Though the plot and the goals of the terror cell are disturbing, what’s even more troubling is its proximity to where I grew up.
Cherry Hill is my old hometown. My family lived there most of my life. My parents still live there in the same house they have lived in for 30 years. I graduated from Cherry Hill East High School in 1988. I hung out at the Cherry Hill Mall. I remember the Ellisburg Circle, walked around nearby Haddonfield, jogged in Camden County Municipal Park and liked the quiet tree-lined suburbia of Barclay Farm.
Cherry Hill was always a safe haven, a security blanket wrapped up in the model homes and affluence and shopping centers. It’s a very diverse place, where residents came in all colors, nationalities, political, and religious affiliations.
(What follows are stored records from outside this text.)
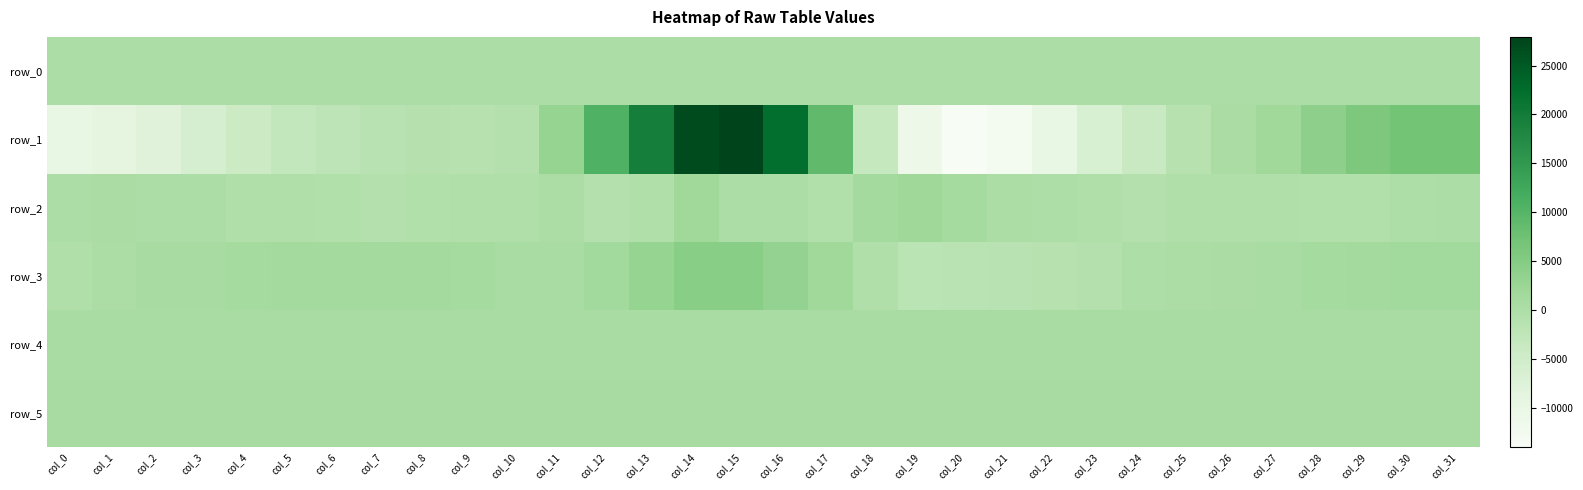

What is the maximum value shown in the chart?

27923.0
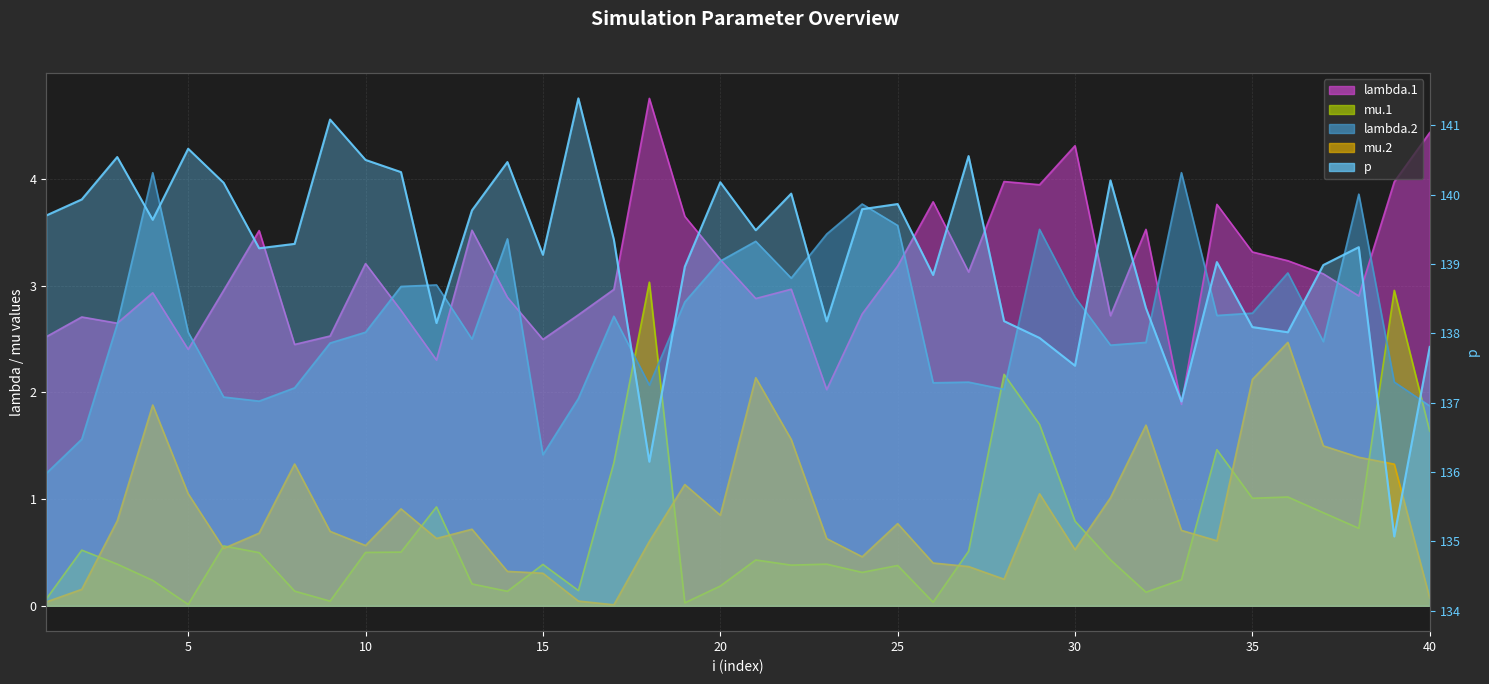

At how many categories does at least one series exceed 1?

40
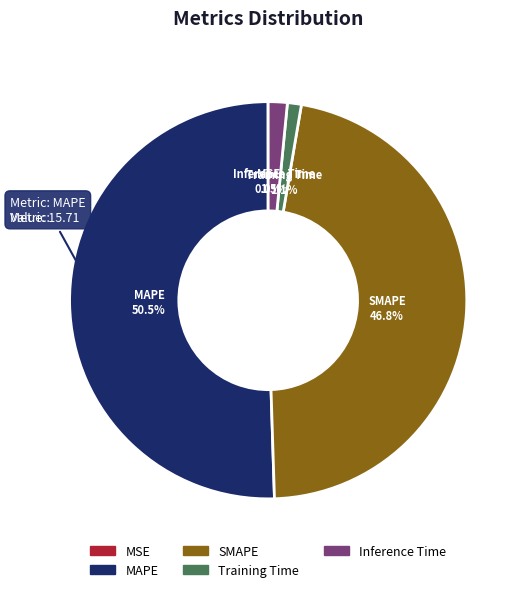

Approximately how many times larger is the value at SMAPE compared to MAPE?

0.9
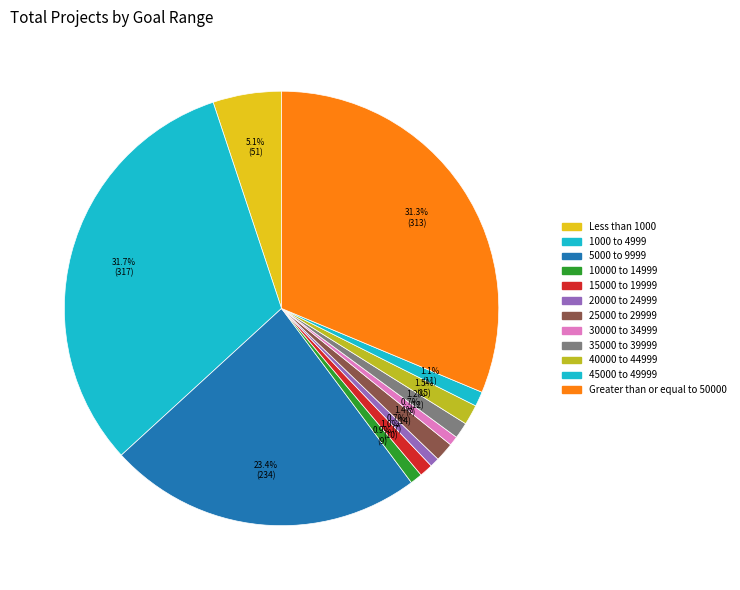

How many slices are in this pie chart?

12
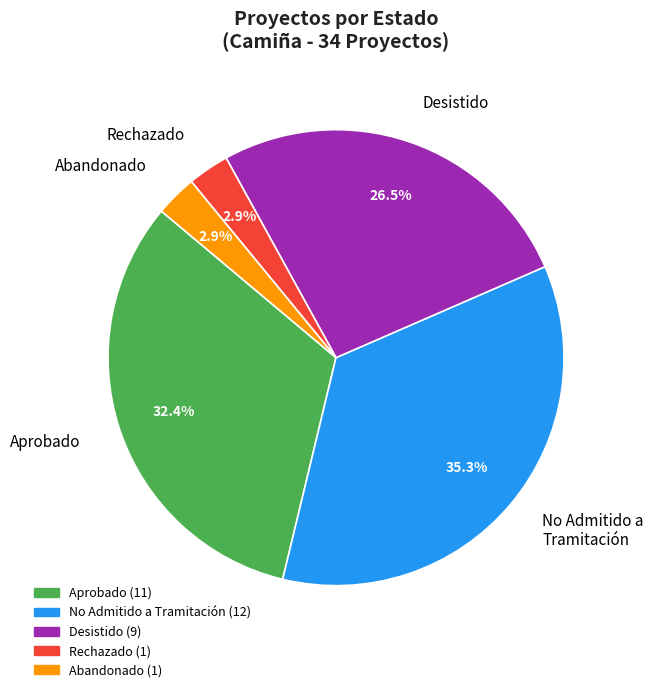

Combined, do Rechazado and Abandonado account for over 50%?

No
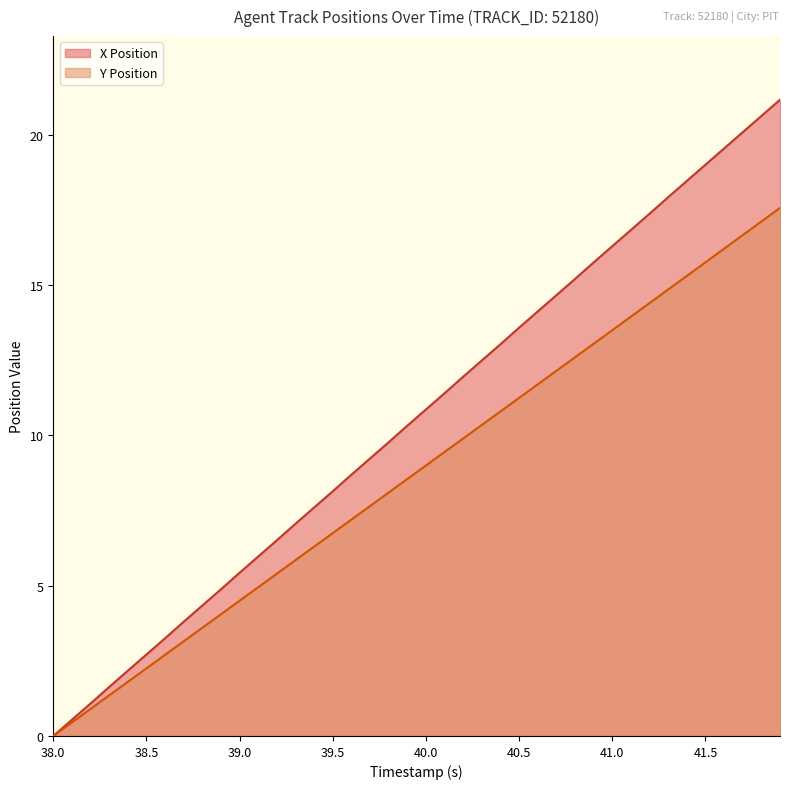

The value of Y Position at 41.5 is 15.8. True or false?

True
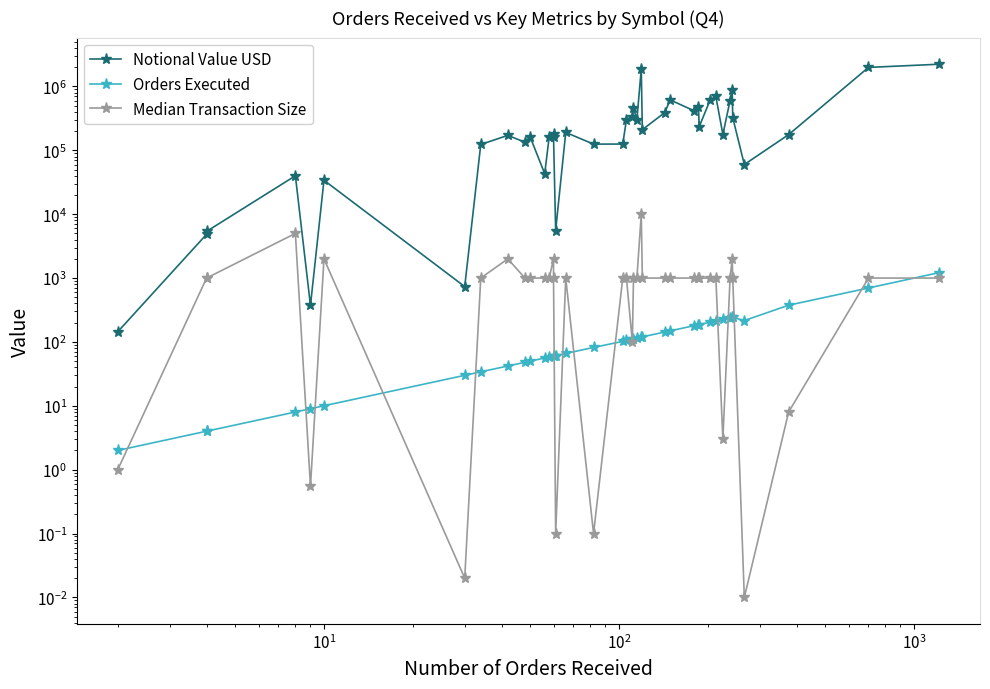

Does the chart have visible grid lines?

No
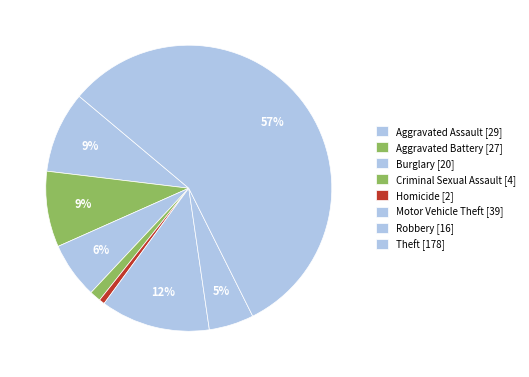

How many slices are in this pie chart?

8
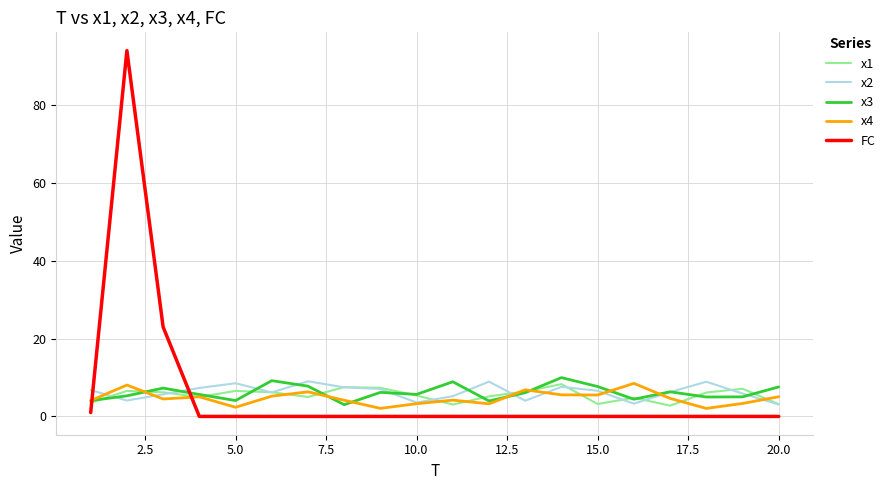

True or false: x3 has more than 0 points higher than both neighbors.

True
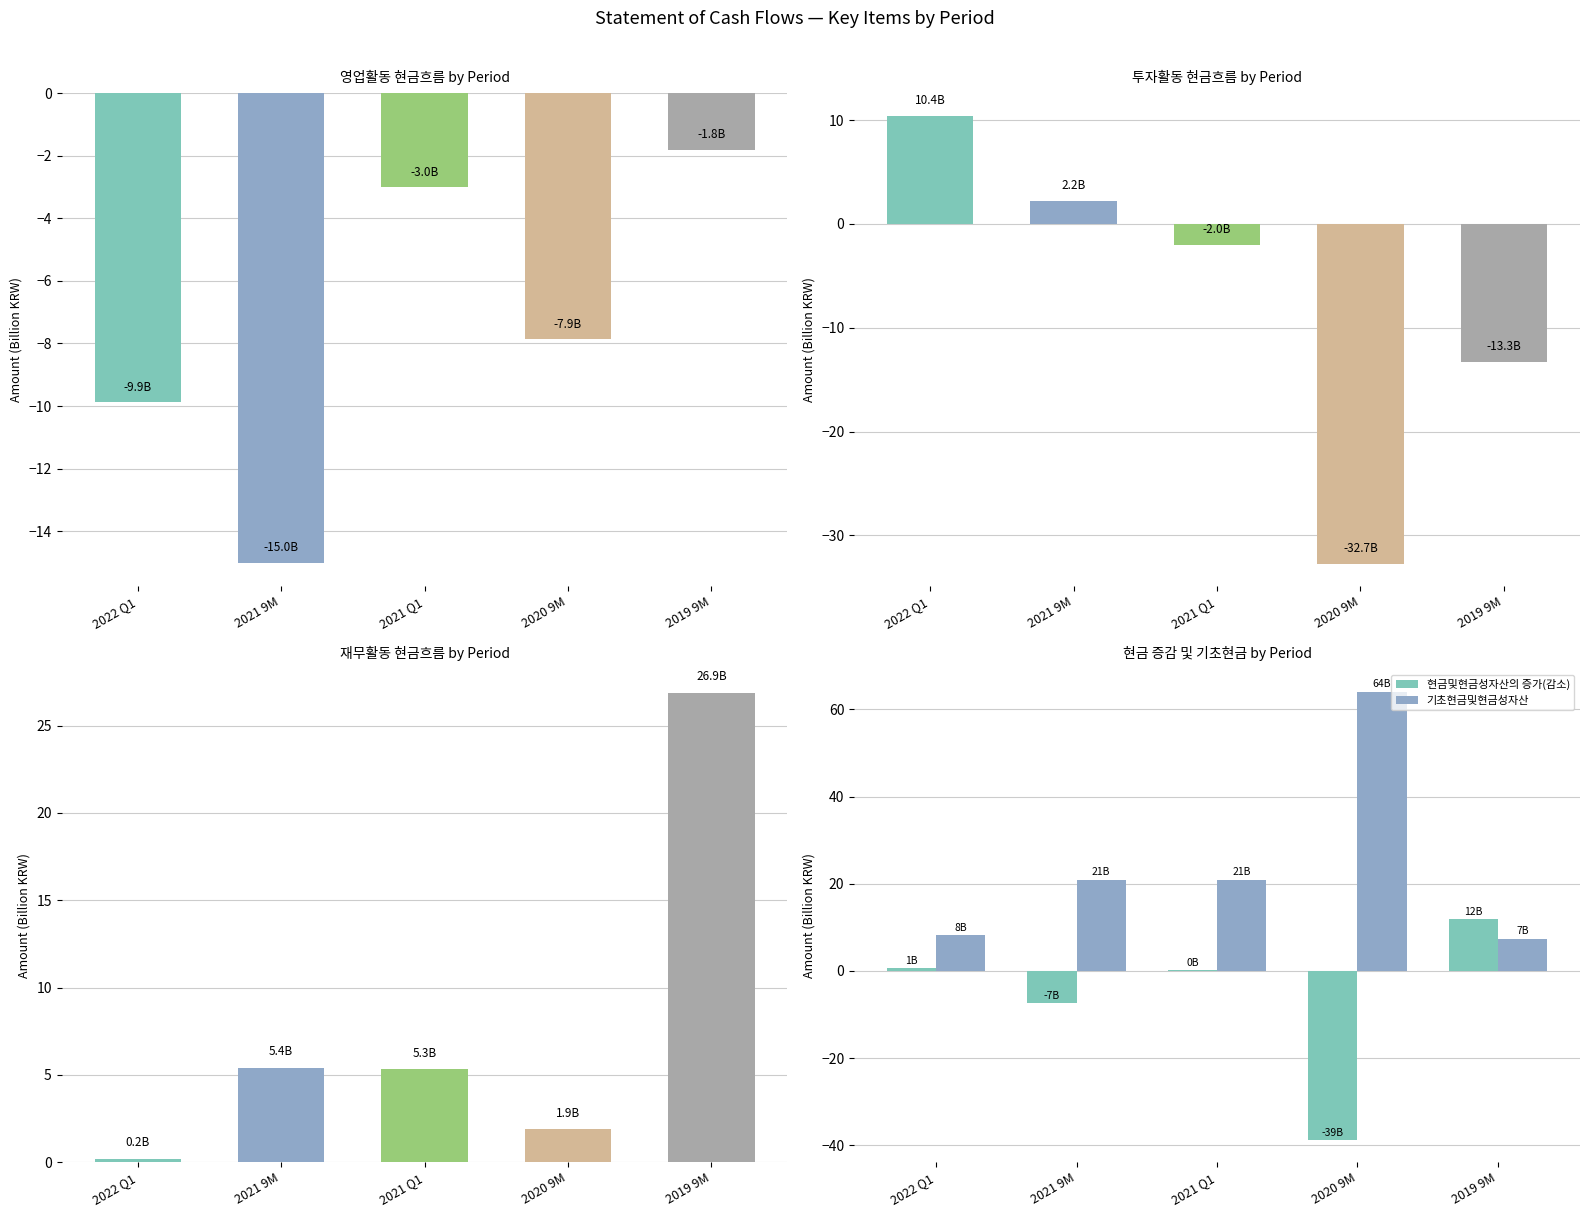

How many bars are there in each group?

2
And it’s where a group of Albanian Muslims met at the 500 Park Boulevard where Dritan Duka lived and plotted to kill American soldiers.
Eljvir and Shain Duka lived in the 215 Mimosa Drive, a residence neighbors in Cherry Hill dubbed “The Terrorist House.”
Shain Duka graduated Cherry Hill West High School in 1997, Tatar graduated in 2001, and Shnewer graduated in 2002.
Nobody suspected them of planning anything of heinous and so violent, or where their true loyalties were. It’s a weird feeling that the town your grew up in and the place you thought immune to terrorism housed radical Islamists. Terror cells were shadowy, secretive things, hidden in small back rooms in ethnic neighborhoods near mosques, plotting and planning in private. They were in New York and Boston and Chicago. They were in Midwestern backwaters and remote communities where they could hide unnoticed.
This is a dangerous and chaotic world we live in, and terrorists live in our backyards. They plot and scheme and train and receive e-mails and good wishes from Al Qaeda and Osama bin Laden and Hamas and a number of militant groups. The day after the suspects were caught, U.S. Attorney Christopher Christie told a group of businesspeople at a chamber of commerce meeting in Ocean City, “They didn’t come from some foreign land and parachute in here all of a sudden. They lived among us in Cherry Hill, New Jersey in a typical New Jersey suburban community.”